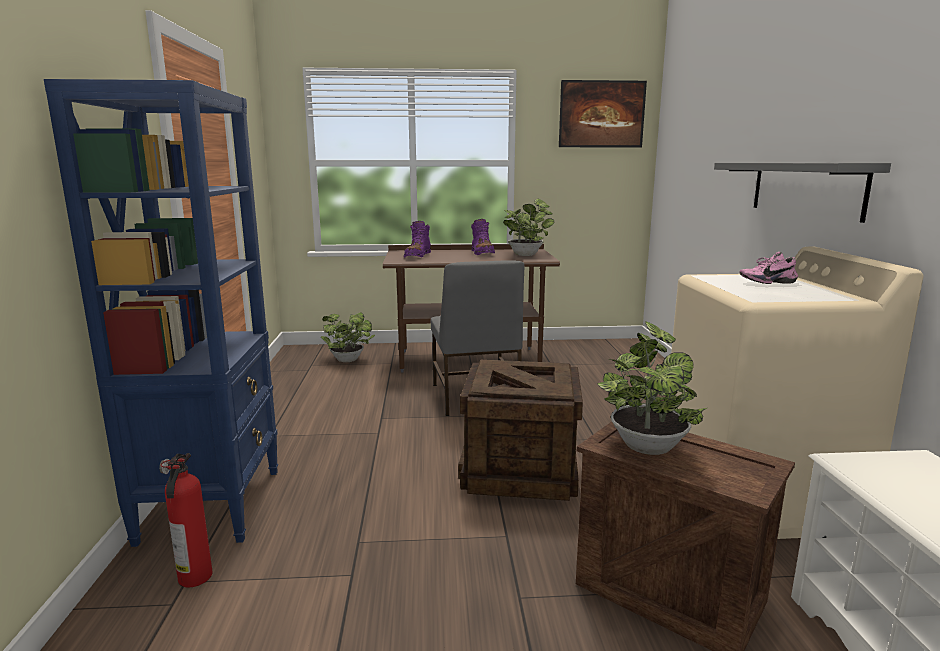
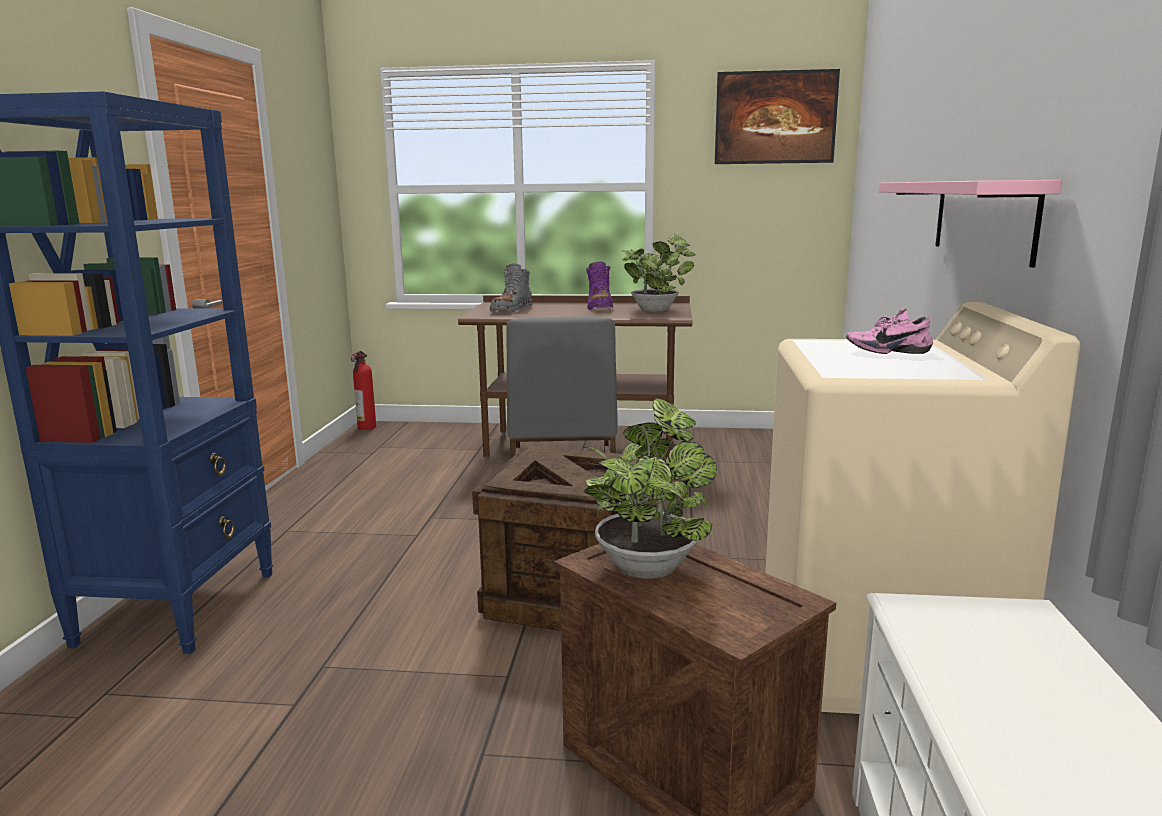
camera: 10 degrees right, 0 degrees up
fire extinguisher [159,453,213,587] -> fire extinguisher moved to [351,351,376,430]
potted plant [321,312,375,362] -> none
purple boot [404,221,431,258] -> grey boot [490,264,532,312]
grey shelf [714,163,891,223] -> pink shelf [879,180,1062,268]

════════════════

Output all the material exactly. The pictures are to be left out.

camera: 10 degrees right, 0 degrees up
fire extinguisher [159,453,213,587] -> fire extinguisher moved to [351,351,376,430]
potted plant [321,312,375,362] -> none
purple boot [404,221,431,258] -> grey boot [490,264,532,312]
grey shelf [714,163,891,223] -> pink shelf [879,180,1062,268]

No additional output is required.